* **Action item**
Copy the listing in full and exactly, omitting its images.

* **Listed entries**
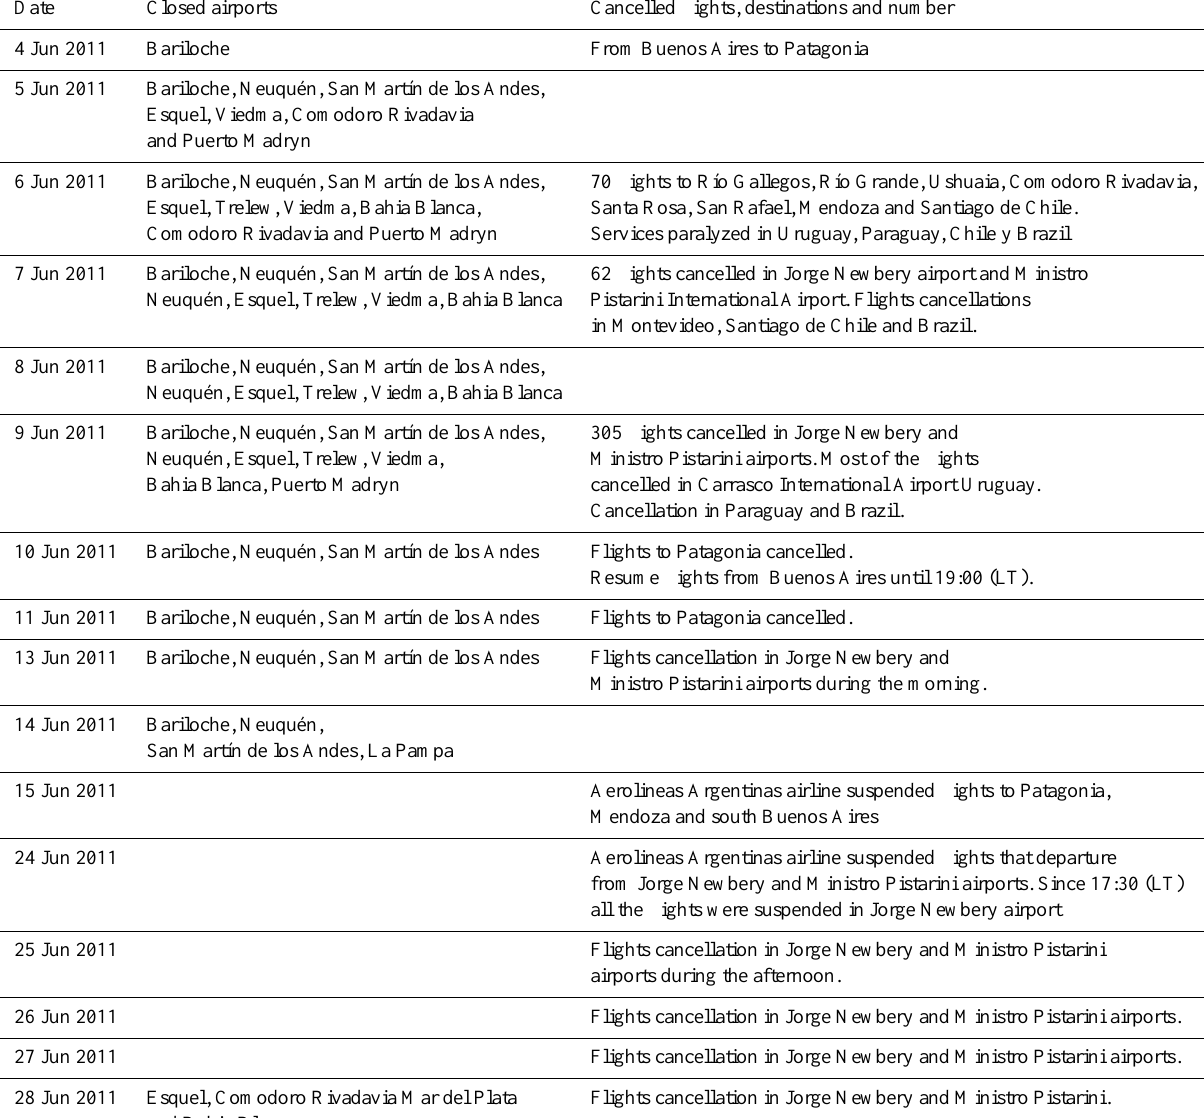
Table 3. Summary of number of closed airports and flights cancelled for the month of June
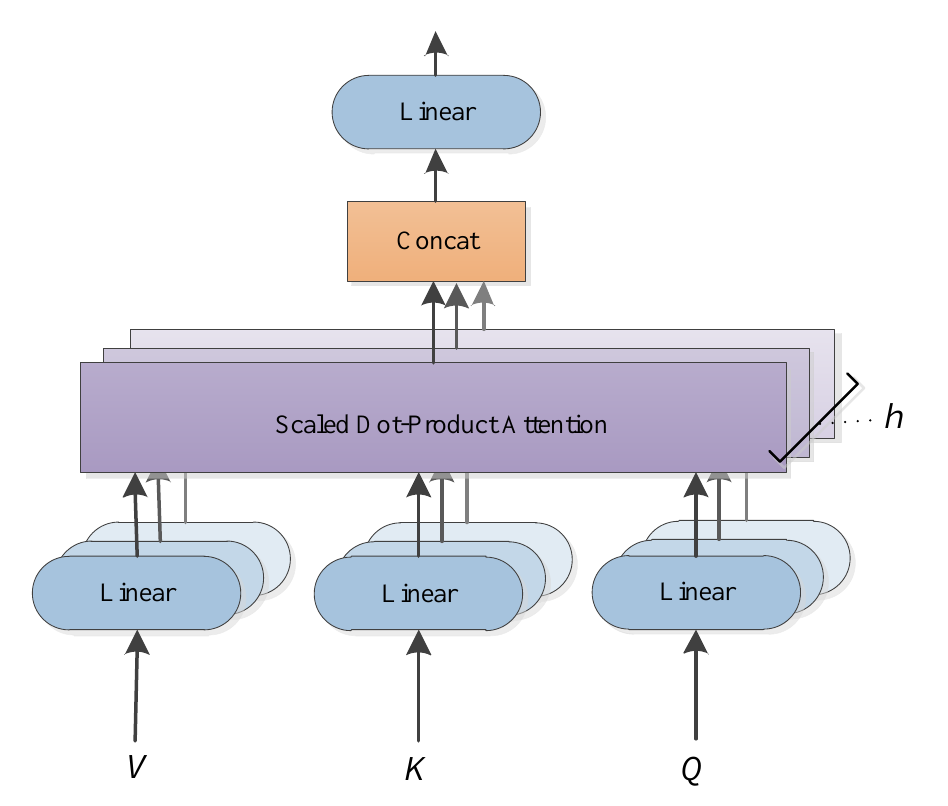
Figure 5. Multi-head attention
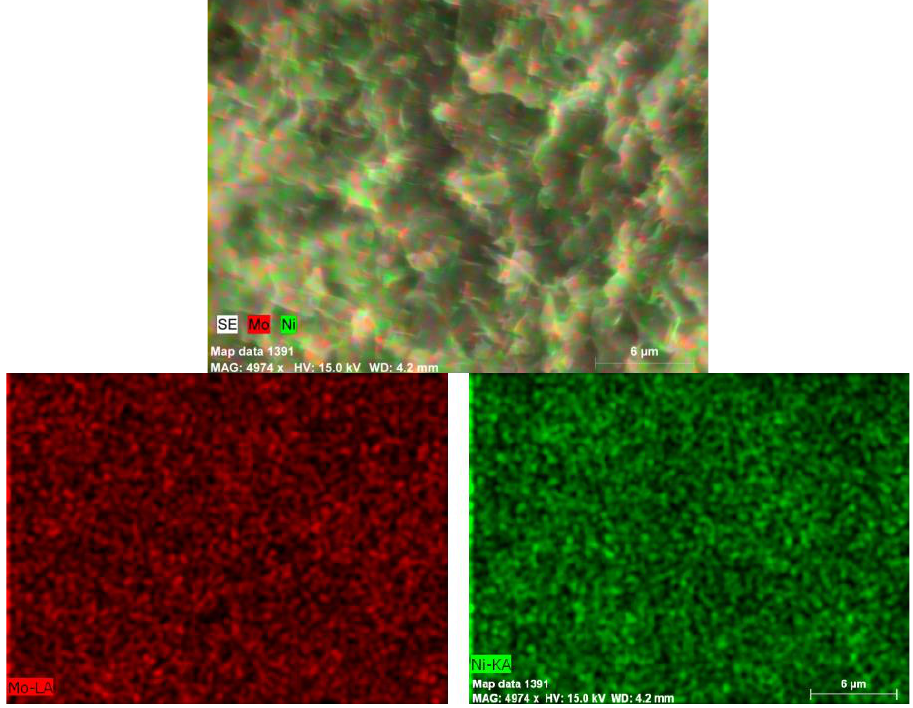
Figure 8. SEM – EDX maps of nickel and molybdenum in the sample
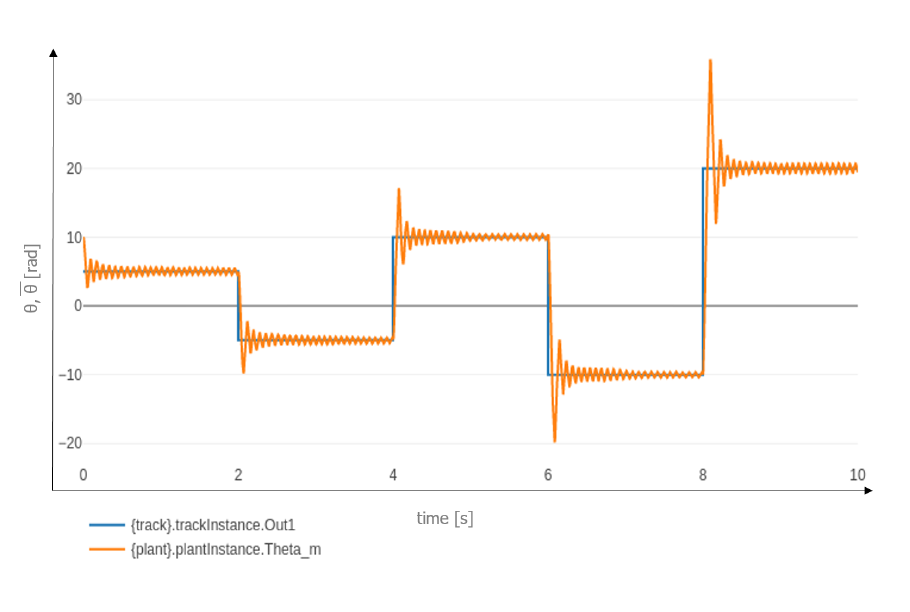
Figure 12. Co-simulation for K 11 = − 1000 and K 22 = −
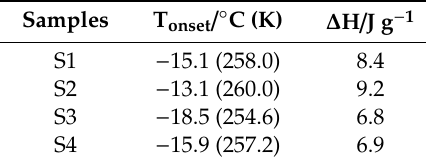
Table 1. Temperature and enthalpy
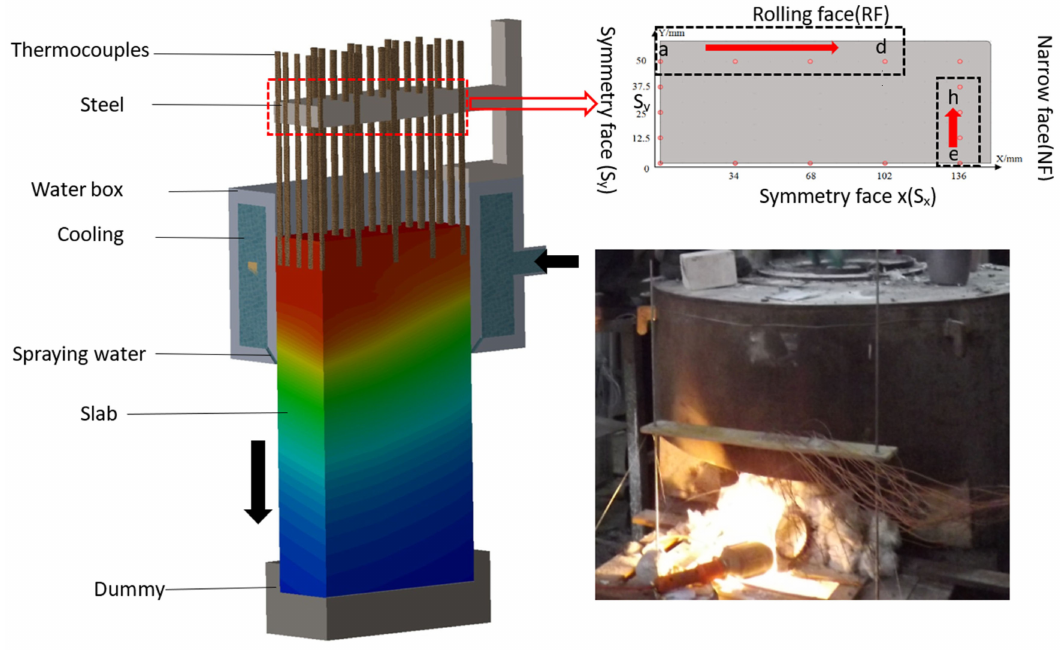
Figure 1. Schematic illustration of temperature measurement during DC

* **Exercise response**
Table 3. Summary of number of closed airports and flights cancelled for the month of June
Figure 5. Multi-head attention
Figure 8. SEM – EDX maps of nickel and molybdenum in the sample
Figure 12. Co-simulation for K 11 = − 1000 and K 22 = −
Table 1. Temperature and enthalpy
Figure 1. Schematic illustration of temperature measurement during DC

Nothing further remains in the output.